Git has a very flexible hierarchy of ignore files: First it reads .gitignore
file in your home directory. Put here common data for all repos (*.bak
, for example, you definitely do not need them in any repo). Then, you can have .gitignore
file in any folder inside your repo. It impacts on any files in this folder and its subdirectories. Also, you can have excludes in .git/info/exclude
. It differs from .gitignore
because it is not indexed, and you can put personal settings here. Of course ~/.gitignore
is not indexed too.
I had the same problem. In my .git/exclude/info file, I exclude the names of executables that are created. But I often use the same name for the directories in which these executables reside,
e.g. the "sphere" directory contains the executable "sphere". Since I had added all of the files before excluding the executable names in info/exclude, the fatal error never kicked in, even after excluding the directory/executable name to info/exclude.
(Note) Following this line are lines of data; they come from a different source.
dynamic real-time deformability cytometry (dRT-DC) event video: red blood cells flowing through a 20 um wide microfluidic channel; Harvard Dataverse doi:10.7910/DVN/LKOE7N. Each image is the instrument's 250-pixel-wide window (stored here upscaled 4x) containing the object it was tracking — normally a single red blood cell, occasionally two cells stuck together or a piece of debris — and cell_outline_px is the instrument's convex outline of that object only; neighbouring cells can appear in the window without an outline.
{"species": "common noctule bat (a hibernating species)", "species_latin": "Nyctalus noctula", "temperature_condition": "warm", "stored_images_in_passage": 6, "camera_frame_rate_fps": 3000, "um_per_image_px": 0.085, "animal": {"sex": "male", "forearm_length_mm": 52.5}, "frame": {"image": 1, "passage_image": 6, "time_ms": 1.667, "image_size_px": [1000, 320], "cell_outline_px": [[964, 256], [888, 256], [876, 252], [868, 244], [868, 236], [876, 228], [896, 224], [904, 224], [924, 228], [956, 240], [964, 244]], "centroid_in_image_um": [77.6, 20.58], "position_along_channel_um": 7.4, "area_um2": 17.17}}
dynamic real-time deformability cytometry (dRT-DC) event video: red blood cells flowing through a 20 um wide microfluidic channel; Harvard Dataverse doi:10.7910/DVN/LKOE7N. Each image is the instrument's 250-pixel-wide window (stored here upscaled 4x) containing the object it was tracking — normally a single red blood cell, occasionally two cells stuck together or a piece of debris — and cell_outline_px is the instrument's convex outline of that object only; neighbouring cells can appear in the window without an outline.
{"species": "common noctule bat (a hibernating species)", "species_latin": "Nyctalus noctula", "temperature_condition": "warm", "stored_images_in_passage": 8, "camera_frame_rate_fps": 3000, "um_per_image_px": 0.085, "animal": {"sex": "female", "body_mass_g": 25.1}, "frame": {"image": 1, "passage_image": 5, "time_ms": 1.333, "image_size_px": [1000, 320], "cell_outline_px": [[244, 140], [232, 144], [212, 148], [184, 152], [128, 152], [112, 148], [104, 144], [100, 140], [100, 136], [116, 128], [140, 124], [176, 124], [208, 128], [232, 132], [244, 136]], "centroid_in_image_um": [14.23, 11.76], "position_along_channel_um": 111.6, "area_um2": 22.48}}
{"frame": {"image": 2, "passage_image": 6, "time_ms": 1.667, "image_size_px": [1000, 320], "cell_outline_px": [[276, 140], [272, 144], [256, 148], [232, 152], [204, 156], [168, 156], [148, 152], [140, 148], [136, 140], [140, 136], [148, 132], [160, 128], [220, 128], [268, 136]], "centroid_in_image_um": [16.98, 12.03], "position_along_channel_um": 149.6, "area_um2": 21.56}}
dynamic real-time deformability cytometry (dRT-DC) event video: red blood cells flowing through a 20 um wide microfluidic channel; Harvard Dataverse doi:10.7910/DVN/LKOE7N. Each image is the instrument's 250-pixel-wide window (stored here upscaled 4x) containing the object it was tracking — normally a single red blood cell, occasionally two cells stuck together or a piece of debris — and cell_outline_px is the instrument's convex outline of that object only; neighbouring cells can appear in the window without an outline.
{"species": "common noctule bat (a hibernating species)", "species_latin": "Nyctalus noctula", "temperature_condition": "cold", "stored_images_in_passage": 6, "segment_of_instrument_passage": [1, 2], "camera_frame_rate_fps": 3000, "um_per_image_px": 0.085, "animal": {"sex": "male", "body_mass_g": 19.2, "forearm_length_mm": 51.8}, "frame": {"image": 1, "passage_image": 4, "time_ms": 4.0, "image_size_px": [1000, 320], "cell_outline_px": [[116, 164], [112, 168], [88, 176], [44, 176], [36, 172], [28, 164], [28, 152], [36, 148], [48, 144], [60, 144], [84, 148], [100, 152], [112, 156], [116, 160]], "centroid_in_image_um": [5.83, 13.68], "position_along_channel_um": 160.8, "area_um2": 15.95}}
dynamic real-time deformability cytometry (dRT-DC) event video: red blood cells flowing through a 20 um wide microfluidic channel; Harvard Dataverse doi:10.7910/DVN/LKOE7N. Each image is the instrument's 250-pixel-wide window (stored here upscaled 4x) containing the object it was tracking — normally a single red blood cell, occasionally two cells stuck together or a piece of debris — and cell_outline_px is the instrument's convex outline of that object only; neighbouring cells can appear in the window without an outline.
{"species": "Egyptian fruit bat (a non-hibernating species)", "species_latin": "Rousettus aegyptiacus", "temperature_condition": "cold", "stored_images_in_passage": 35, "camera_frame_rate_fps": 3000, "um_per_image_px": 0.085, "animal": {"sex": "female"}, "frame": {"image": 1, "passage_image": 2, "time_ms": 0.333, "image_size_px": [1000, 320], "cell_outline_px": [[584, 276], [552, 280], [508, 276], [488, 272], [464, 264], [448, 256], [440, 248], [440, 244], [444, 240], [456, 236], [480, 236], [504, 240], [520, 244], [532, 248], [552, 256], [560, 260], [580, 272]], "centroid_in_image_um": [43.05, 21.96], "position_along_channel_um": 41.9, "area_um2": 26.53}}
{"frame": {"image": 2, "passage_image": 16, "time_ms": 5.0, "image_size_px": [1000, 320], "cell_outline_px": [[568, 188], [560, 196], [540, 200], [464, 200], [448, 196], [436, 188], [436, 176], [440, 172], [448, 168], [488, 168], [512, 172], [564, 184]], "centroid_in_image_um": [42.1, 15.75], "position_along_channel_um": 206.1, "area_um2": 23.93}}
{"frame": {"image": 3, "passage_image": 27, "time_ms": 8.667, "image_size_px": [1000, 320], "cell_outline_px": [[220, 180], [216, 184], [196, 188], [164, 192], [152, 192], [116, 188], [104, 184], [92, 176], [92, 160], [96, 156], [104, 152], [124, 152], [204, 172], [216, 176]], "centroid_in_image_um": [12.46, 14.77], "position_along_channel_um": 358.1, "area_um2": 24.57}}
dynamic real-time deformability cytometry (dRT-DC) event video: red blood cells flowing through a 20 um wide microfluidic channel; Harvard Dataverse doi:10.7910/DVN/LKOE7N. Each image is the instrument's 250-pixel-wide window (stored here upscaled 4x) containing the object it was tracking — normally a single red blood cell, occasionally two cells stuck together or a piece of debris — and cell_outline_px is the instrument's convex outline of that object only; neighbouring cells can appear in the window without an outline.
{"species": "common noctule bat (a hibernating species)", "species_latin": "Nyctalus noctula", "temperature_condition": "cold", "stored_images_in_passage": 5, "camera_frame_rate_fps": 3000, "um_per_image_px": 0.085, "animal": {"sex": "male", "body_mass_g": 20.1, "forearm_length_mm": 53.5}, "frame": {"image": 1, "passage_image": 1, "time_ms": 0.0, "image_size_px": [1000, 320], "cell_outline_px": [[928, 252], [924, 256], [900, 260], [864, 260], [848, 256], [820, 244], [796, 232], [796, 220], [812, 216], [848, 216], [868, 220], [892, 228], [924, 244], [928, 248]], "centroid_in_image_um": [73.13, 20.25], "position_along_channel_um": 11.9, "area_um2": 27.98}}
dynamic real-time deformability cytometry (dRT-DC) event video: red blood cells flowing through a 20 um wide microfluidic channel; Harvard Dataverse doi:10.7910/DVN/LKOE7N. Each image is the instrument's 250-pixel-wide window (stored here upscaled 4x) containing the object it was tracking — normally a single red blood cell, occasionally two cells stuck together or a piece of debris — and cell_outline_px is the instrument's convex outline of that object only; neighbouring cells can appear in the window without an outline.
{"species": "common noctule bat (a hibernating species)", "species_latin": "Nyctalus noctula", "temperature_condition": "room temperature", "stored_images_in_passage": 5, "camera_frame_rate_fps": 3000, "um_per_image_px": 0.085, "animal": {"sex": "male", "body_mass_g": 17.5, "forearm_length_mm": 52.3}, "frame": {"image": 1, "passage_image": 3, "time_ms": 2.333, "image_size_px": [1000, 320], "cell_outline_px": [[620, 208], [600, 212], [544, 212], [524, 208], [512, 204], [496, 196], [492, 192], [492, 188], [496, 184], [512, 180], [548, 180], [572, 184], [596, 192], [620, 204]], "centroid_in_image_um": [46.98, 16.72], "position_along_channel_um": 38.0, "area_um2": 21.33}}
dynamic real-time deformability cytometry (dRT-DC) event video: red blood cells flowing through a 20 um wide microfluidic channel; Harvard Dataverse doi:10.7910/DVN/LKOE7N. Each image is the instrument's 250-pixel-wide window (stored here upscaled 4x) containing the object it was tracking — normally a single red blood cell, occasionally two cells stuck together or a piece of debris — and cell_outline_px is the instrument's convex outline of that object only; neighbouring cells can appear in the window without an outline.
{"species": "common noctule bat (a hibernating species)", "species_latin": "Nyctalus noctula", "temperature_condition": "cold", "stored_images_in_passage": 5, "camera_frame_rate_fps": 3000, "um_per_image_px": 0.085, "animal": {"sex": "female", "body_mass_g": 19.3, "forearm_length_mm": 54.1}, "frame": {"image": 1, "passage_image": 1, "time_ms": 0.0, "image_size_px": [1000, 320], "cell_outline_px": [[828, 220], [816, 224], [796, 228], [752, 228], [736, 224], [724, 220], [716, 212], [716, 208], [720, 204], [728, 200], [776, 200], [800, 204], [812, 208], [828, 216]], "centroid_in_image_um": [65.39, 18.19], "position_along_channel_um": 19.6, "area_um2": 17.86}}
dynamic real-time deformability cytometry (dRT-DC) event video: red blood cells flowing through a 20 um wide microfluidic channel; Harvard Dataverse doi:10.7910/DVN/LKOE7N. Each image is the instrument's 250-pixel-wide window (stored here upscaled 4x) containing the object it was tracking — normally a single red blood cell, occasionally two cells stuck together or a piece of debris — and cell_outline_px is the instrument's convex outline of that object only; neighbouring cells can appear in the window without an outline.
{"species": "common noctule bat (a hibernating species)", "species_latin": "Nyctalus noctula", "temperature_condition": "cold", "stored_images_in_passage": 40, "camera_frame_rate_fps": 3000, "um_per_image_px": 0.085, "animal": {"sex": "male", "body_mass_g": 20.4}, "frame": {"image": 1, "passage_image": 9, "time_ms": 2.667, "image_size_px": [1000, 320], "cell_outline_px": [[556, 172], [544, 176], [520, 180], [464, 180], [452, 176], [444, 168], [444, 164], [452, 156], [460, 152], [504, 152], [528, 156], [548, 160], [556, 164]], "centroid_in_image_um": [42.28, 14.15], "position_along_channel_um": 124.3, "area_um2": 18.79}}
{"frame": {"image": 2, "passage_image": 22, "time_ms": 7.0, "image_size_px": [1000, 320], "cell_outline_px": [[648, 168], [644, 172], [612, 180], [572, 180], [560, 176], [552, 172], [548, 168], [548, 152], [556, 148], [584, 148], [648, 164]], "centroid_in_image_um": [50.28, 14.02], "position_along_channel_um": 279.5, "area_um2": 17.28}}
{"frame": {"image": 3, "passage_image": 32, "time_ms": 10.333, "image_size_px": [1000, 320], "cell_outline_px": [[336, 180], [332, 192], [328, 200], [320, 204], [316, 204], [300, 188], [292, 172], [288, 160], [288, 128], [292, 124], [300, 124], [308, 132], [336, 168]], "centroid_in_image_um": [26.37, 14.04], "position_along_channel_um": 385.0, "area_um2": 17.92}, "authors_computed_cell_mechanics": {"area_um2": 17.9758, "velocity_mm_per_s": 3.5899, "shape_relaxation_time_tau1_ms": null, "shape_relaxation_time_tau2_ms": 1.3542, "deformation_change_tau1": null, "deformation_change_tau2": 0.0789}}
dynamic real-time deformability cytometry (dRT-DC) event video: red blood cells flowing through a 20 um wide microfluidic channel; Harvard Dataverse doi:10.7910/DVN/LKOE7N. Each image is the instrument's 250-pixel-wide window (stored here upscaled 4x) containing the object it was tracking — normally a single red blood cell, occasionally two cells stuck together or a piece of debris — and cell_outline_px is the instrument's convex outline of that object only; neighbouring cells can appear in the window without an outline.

Recently, however, I tried to add a file from a directory whose name was already excluded (because it matched the name of an executable I was excluding). The fatal error kicked in, and I was confused. I forced the add, and now any subsequent adds ignore the fatal error.
What this suggests is that it makes sense to exclude executable names in local .gitignore files, rather than in info/exclude.
If using the -f
flag doesn't make any difference (i.e. the file still doesn't get staged), double check that the thing you're trying to add isn't already in the repository.
In my case I was trying to add something that had already been added and then deleted on a different branch, leading me to incorrectly think it had never been added in the first place. And Git was quite reasonably refusing to add the same thing twice.